Dataset excerpts

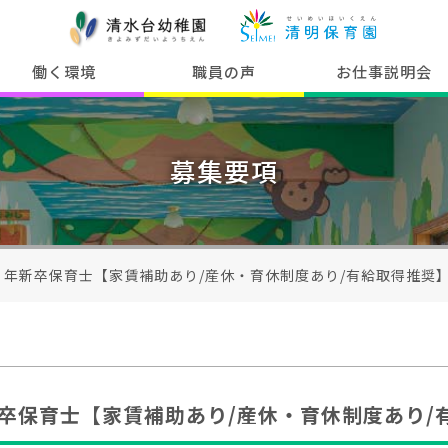
働く環境
職員の声
お仕事説明会
募集要項
５年新卒保育士【家賃補助あり/産休・育休制度あり/有給取得推奨】
卒保育士【家賃補助あり/産休・育休制度あり/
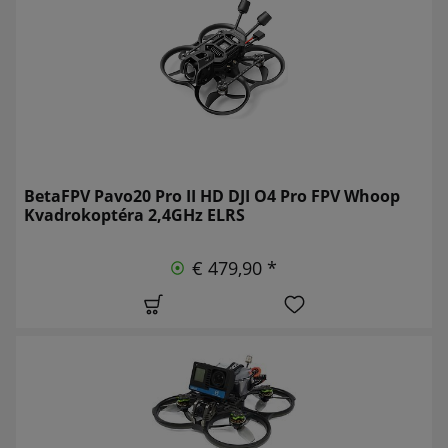
BetaFPV Pavo20 Pro II HD DJI O4 Pro FPV Whoop
Kvadrokoptéra 2,4GHz ELRS
€ 479,90 *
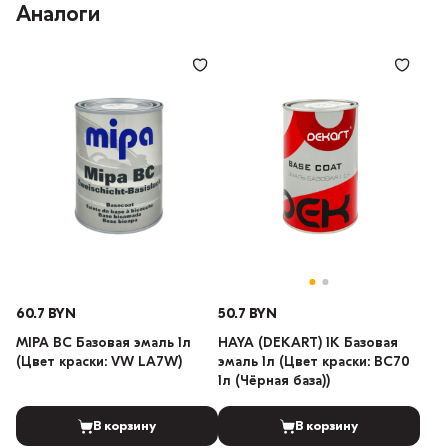
Аналоги
60.7 BYN
50.7 BYN
MIPA BC Базовая эмаль 1л
HAYA (DEKART) 1К Базовая
(Цвет краски: VW LA7W)
эмаль 1л (Цвет краски: BC70
1л (Чёрная база))
В корзину
В корзину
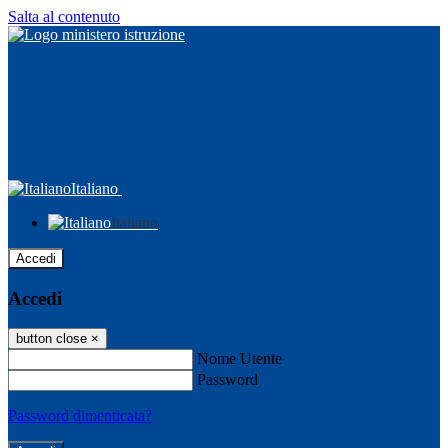
Salta al contenuto
Italiano
Italiano
Accedi
Accedi
button close
×
Nome Utente
Password
Password dimenticata?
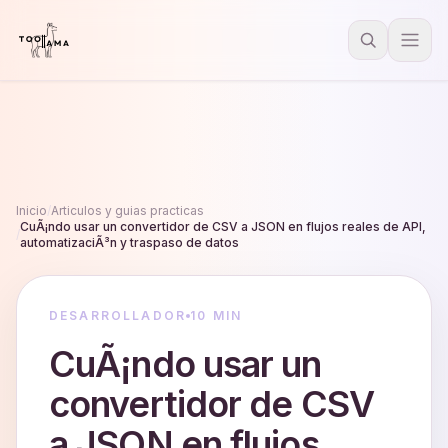
Inicio
/
Articulos y guias practicas
CuÃ¡ndo usar un convertidor de CSV a JSON en flujos reales de API,
/
automatizaciÃ³n y traspaso de datos
DESARROLLADOR
10 MIN
CuÃ¡ndo usar un
convertidor de CSV
a JSON en flujos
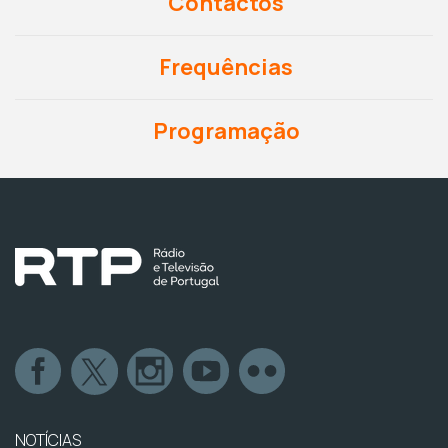
Contactos
Frequências
Programação
NOTÍCIAS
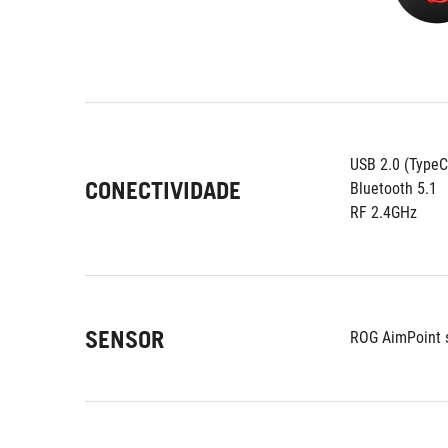
USB 2.0 (TypeC
CONECTIVIDADE
Bluetooth 5.1
RF 2.4GHz
SENSOR
ROG AimPoint 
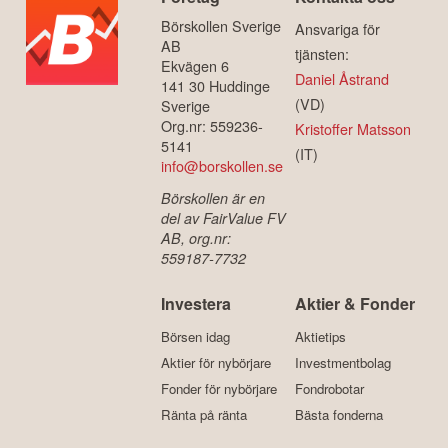
Börskollen Sverige
Ansvariga för
AB
tjänsten:
Ekvägen 6
Daniel Åstrand
141 30 Huddinge
(VD)
Sverige
Org.nr: 559236-
Kristoffer Matsson
5141
(IT)
info@borskollen.se
Börskollen är en
del av FairValue FV
AB, org.nr:
559187-7732
Investera
Aktier & Fonder
Börsen idag
Aktietips
Aktier för nybörjare
Investmentbolag
Fonder för nybörjare
Fondrobotar
Ränta på ränta
Bästa fonderna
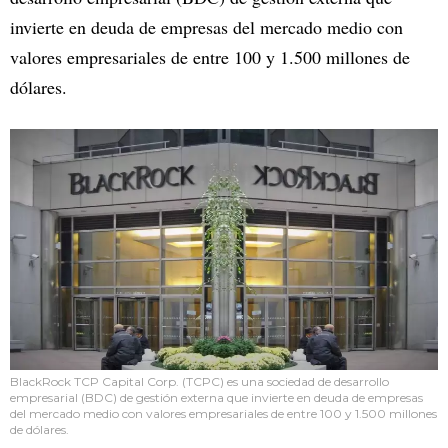
invierte en deuda de empresas del mercado medio con
valores empresariales de entre 100 y 1.500 millones de
dólares.
BlackRock TCP Capital Corp. (TCPC) es una sociedad de desarrollo
empresarial (BDC) de gestión externa que invierte en deuda de empresas
del mercado medio con valores empresariales de entre 100 y 1.500 millones
de dólares.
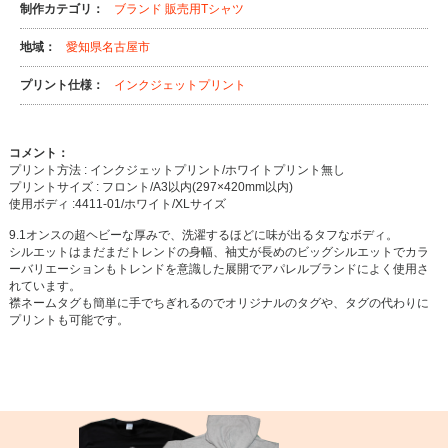
制作カテゴリ：
ブランド
販売用Tシャツ
地域：
愛知県名古屋市
プリント仕様：
インクジェットプリント
コメント：
プリント方法 : インクジェットプリント/ホワイトプリント無し
プリントサイズ : フロント/A3以内(297×420mm以内)
使用ボディ :4411-01/ホワイト/XLサイズ
9.1オンスの超ヘビーな厚みで、洗濯するほどに味が出るタフなボディ。
シルエットはまだまだトレンドの身幅、袖丈が長めのビッグシルエットでカラ
ーバリエーションもトレンドを意識した展開でアパレルブランドによく使用さ
れています。
襟ネームタグも簡単に手でちぎれるのでオリジナルのタグや、タグの代わりに
プリントも可能です。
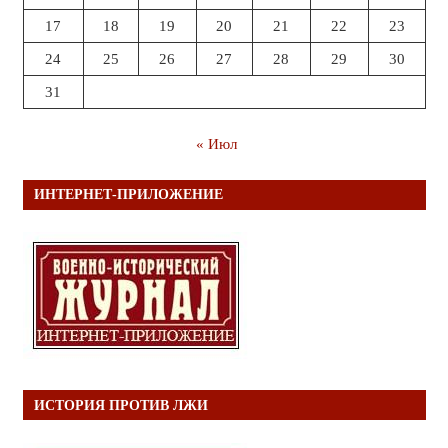
17
18
19
20
21
22
23
24
25
26
27
28
29
30
31
« Июл
ИНТЕРНЕТ-ПРИЛОЖЕНИЕ
ИСТОРИЯ ПРОТИВ ЛЖИ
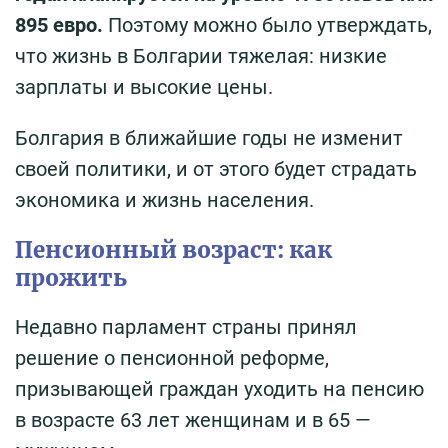
895 евро.
Поэтому можно было утверждать,
что жизнь в Болгарии тяжелая: низкие
зарплаты и высокие цены.
Болгария в ближайшие годы не изменит
своей политики, и от этого будет страдать
экономика и жизнь населения.
Пенсионный возраст: как
прожить
Недавно парламент страны принял
решение о пенсионной реформе,
призывающей граждан уходить на пенсию
в возрасте 63 лет женщинам и в 65 —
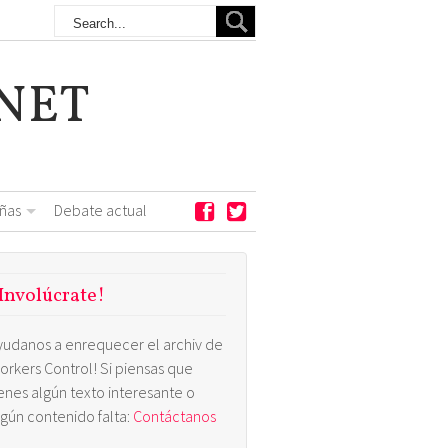
NET
ñas
Debate actual
Involúcrate!
yudanos a enrequecer el archiv de
orkers Control! Si piensas que
ienes algún texto interesante o
lgún contenido falta:
Contáctanos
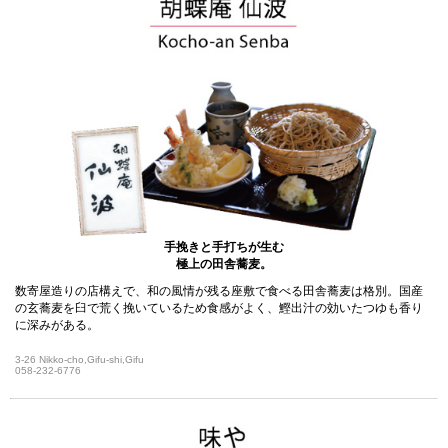
手挽きと手打ちが生む
極上の田舎蕎麦。
数寄屋造りの店構えで、和の風情が残る座敷で食べる田舎蕎麦は格別。国産
の玄蕎麦を臼で荒く挽いているため食感がよく、鰹出汁の効いたつゆも香り
に深みがある。
3-26 Nikko-cho,Gifu-shi,Gifu
058-232-6776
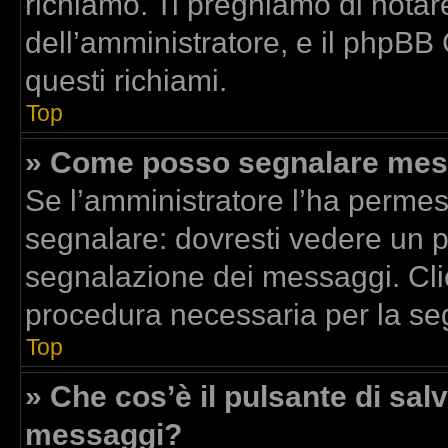
richiamo. Ti preghiamo di nota
dell’amministratore, e il phpBB
questi richiami.
Top
» Come posso segnalare mess
Se l’amministratore l’ha perme
segnalare: dovresti vedere un p
segnalazione dei messaggi. Clic
procedura necessaria per la se
Top
» Che cos’è il pulsante di salv
messaggi?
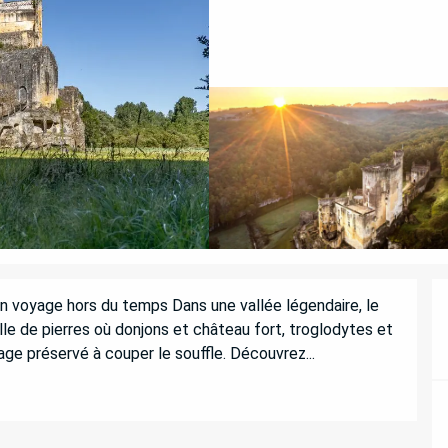
n voyage hors du temps Dans une vallée légendaire, le 
e de pierres où donjons et château fort, troglodytes et 
ge préservé à couper le souffle. Découvrez...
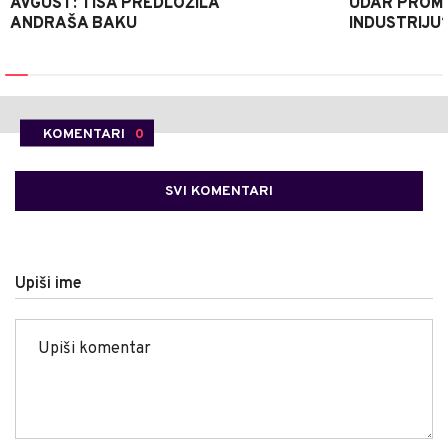
AVGUST: TISA PREDLOŽILA
UDAR PROMIJ
ANDRAŠA BAKU
INDUSTRIJU
KOMENTARI
0
SVI KOMENTARI
Upiši ime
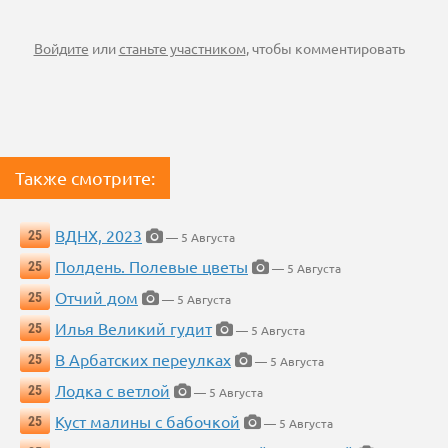
Войдите
или
станьте участником
, чтобы комментировать
Также смотрите:
ВДНХ, 2023
25
— 5 Августа
Полдень. Полевые цветы
25
— 5 Августа
Отчий дом
25
— 5 Августа
Илья Великий гудит
25
— 5 Августа
В Арбатских переулках
25
— 5 Августа
Лодка с ветлой
25
— 5 Августа
Куст малины с бабочкой
25
— 5 Августа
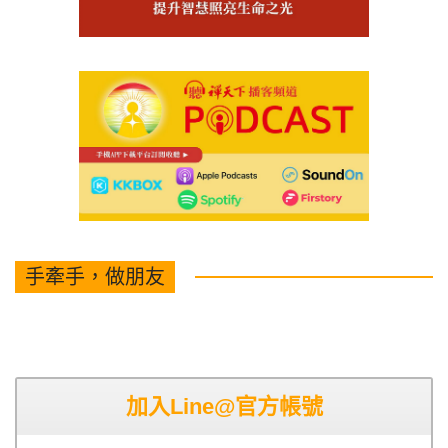
手牽手，做朋友
加入Line@官方帳號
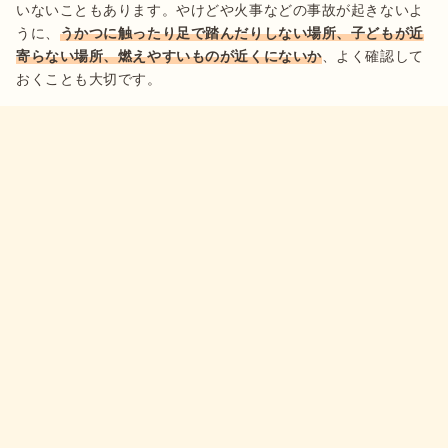
いないこともあります。やけどや火事などの事故が起きないよ
うに、
うかつに触ったり足で踏んだりしない場所、子どもが近
寄らない場所、燃えやすいものが近くにないか
、よく確認して
おくことも大切です。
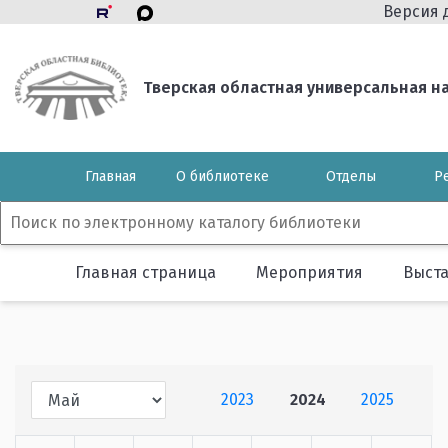
Версия 
Тверская областная универсальная нау
Главная
О библиотеке
Отделы
Р
Главная страница
Мероприятия
Выст
2023
2024
2025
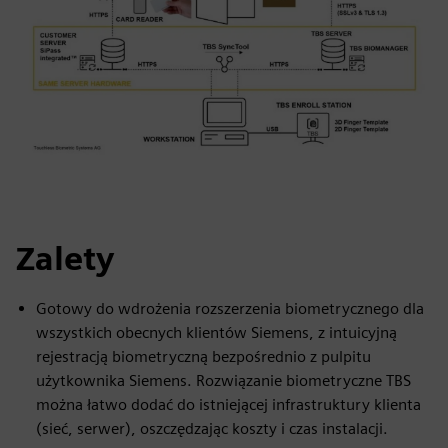
Zalety
Gotowy do wdrożenia rozszerzenia biometrycznego dla
wszystkich obecnych klientów Siemens, z intuicyjną
rejestracją biometryczną bezpośrednio z pulpitu
użytkownika Siemens. Rozwiązanie biometryczne TBS
można łatwo dodać do istniejącej infrastruktury klienta
(sieć, serwer), oszczędzając koszty i czas instalacji.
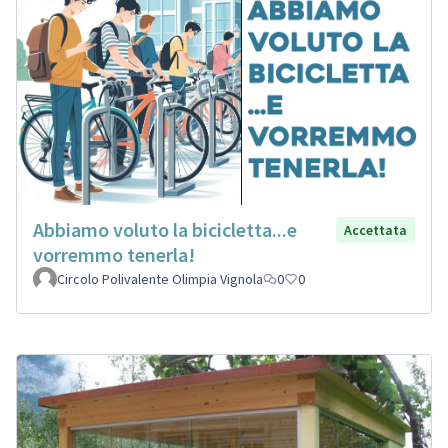
Abbiamo voluto la bicicletta...e
Accettata
vorremmo tenerla!
Circolo Polivalente Olimpia Vignola
0
0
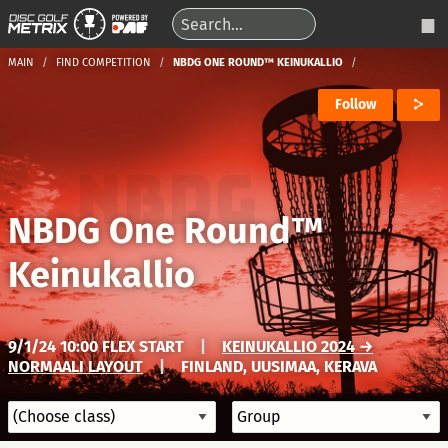
MAIN
FIND COMPETITION
NBDG ONE ROUND™ KEINUKALLIO
Follow
NBDG One Round™
Keinukallio
9/1/24 10:00 FLEX START
|
KEINUKALLIO 2024 →
NORMAALI LAYOUT
|
FINLAND, UUSIMAA, KERAVA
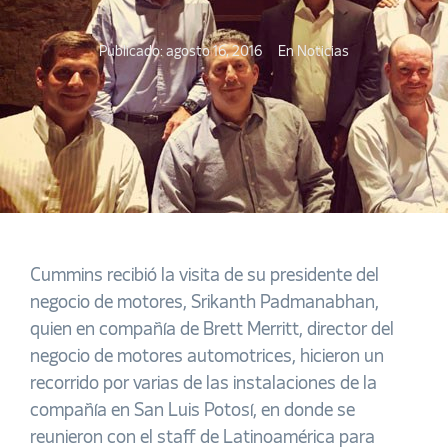
Publicado:
agosto 16, 2016
En
Noticias
Cummins recibió la visita de su presidente del
negocio de motores, Srikanth Padmanabhan,
quien en compañía de Brett Merritt, director del
negocio de motores automotrices, hicieron un
recorrido por varias de las instalaciones de la
compañía en San Luis Potosí, en donde se
reunieron con el staff de Latinoamérica para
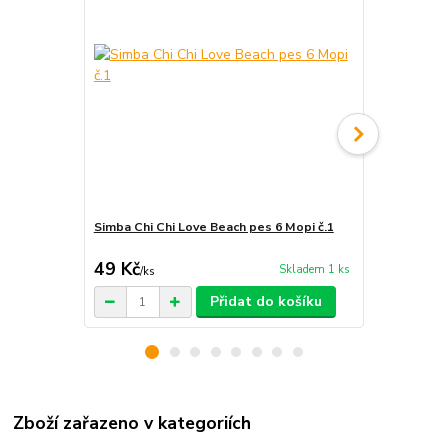
Simba Chi Chi Love Beach pes 6 Mopi č.1
Simba Chi C
49 Kč
55 Kč
Skladem 1 ks
/
ks
/
ks
Přidat do košíku
Zboží zařazeno v kategoriích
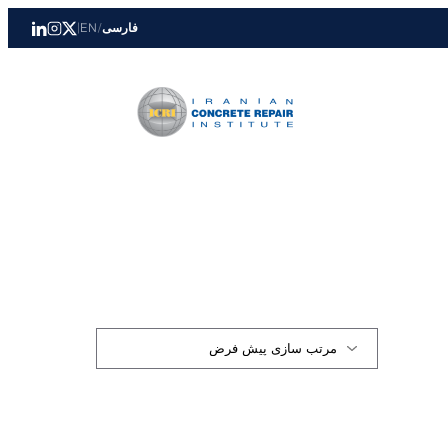
فارسی
/
EN
|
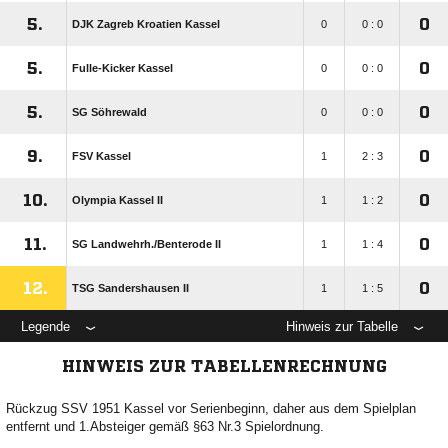
5.
0
DJK Zagreb Kroatien Kassel
0
0 : 0
5.
0
Fulle-Kicker Kassel
0
0 : 0
5.
0
SG Söhrewald
0
0 : 0
9.
0
FSV Kassel
1
2 : 3
10.
0
Olympia Kassel II
1
1 : 2
11.
0
SG Landwehrh./​Benterode II
1
1 : 4
12.
0
TSG Sandershausen II
1
1 : 5
Legende
Hinweis zur Tabelle
HINWEIS ZUR TABELLENRECHNUNG
Rückzug SSV 1951 Kassel vor Serienbeginn, daher aus dem Spielplan
entfernt und 1.Absteiger gemäß §63 Nr.3 Spielordnung.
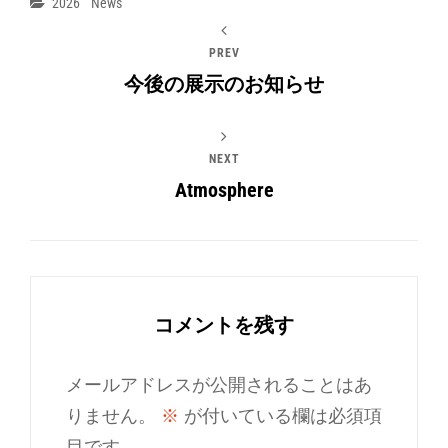
Categories
2026
News
PREV
今後の展示のお知らせ
NEXT
Atmosphere
コメントを残す
メールアドレスが公開されることはあ
りません。
※
が付いている欄は必須項
目です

■ Work required
Transcribe the records from the line containing "いないこともあります。やけどや火事などの事故が起きないよ" through the end of the records, leaving out the pictures.

■ Finished exercise
いないこともあります。やけどや火事などの事故が起きないよ
うに、
うかつに触ったり足で踏んだりしない場所、子どもが近
寄らない場所、燃えやすいものが近くにないか
、よく確認して
おくことも大切です。
Версия 
Тверская областная универсальная нау
Главная
О библиотеке
Отделы
Р
Главная страница
Мероприятия
Выст
2023
2024
2025
Zalety
Gotowy do wdrożenia rozszerzenia biometrycznego dla
wszystkich obecnych klientów Siemens, z intuicyjną
rejestracją biometryczną bezpośrednio z pulpitu
użytkownika Siemens. Rozwiązanie biometryczne TBS
można łatwo dodać do istniejącej infrastruktury klienta
(sieć, serwer), oszczędzając koszty i czas instalacji.
Abbiamo voluto la bicicletta...e
Accettata
vorremmo tenerla!
Circolo Polivalente Olimpia Vignola
0
0
MAIN
FIND COMPETITION
NBDG ONE ROUND™ KEINUKALLIO
Follow
NBDG One Round™
Keinukallio
9/1/24 10:00 FLEX START
|
KEINUKALLIO 2024 →
NORMAALI LAYOUT
|
FINLAND, UUSIMAA, KERAVA
Publicado:
agosto 16, 2016
En
Noticias
Cummins recibió la visita de su presidente del
negocio de motores, Srikanth Padmanabhan,
quien en compañía de Brett Merritt, director del
negocio de motores automotrices, hicieron un
recorrido por varias de las instalaciones de la
compañía en San Luis Potosí, en donde se
reunieron con el staff de Latinoamérica para
Simba Chi Chi Love Beach pes 6 Mopi č.1
Simba Chi C
49 Kč
55 Kč
Skladem 1 ks
/
ks
/
ks
Přidat do košíku
Zboží zařazeno v kategoriích
فارسی
/
EN
|
5.
0
DJK Zagreb Kroatien Kassel
0
0 : 0
5.
0
Fulle-Kicker Kassel
0
0 : 0
5.
0
SG Söhrewald
0
0 : 0
9.
0
FSV Kassel
1
2 : 3
10.
0
Olympia Kassel II
1
1 : 2
11.
0
SG Landwehrh./​Benterode II
1
1 : 4
12.
0
TSG Sandershausen II
1
1 : 5
Legende
Hinweis zur Tabelle
HINWEIS ZUR TABELLENRECHNUNG
Rückzug SSV 1951 Kassel vor Serienbeginn, daher aus dem Spielplan
entfernt und 1.Absteiger gemäß §63 Nr.3 Spielordnung.
Categories
2026
News
PREV
今後の展示のお知らせ
NEXT
Atmosphere
コメントを残す
メールアドレスが公開されることはあ
りません。
※
が付いている欄は必須項
目です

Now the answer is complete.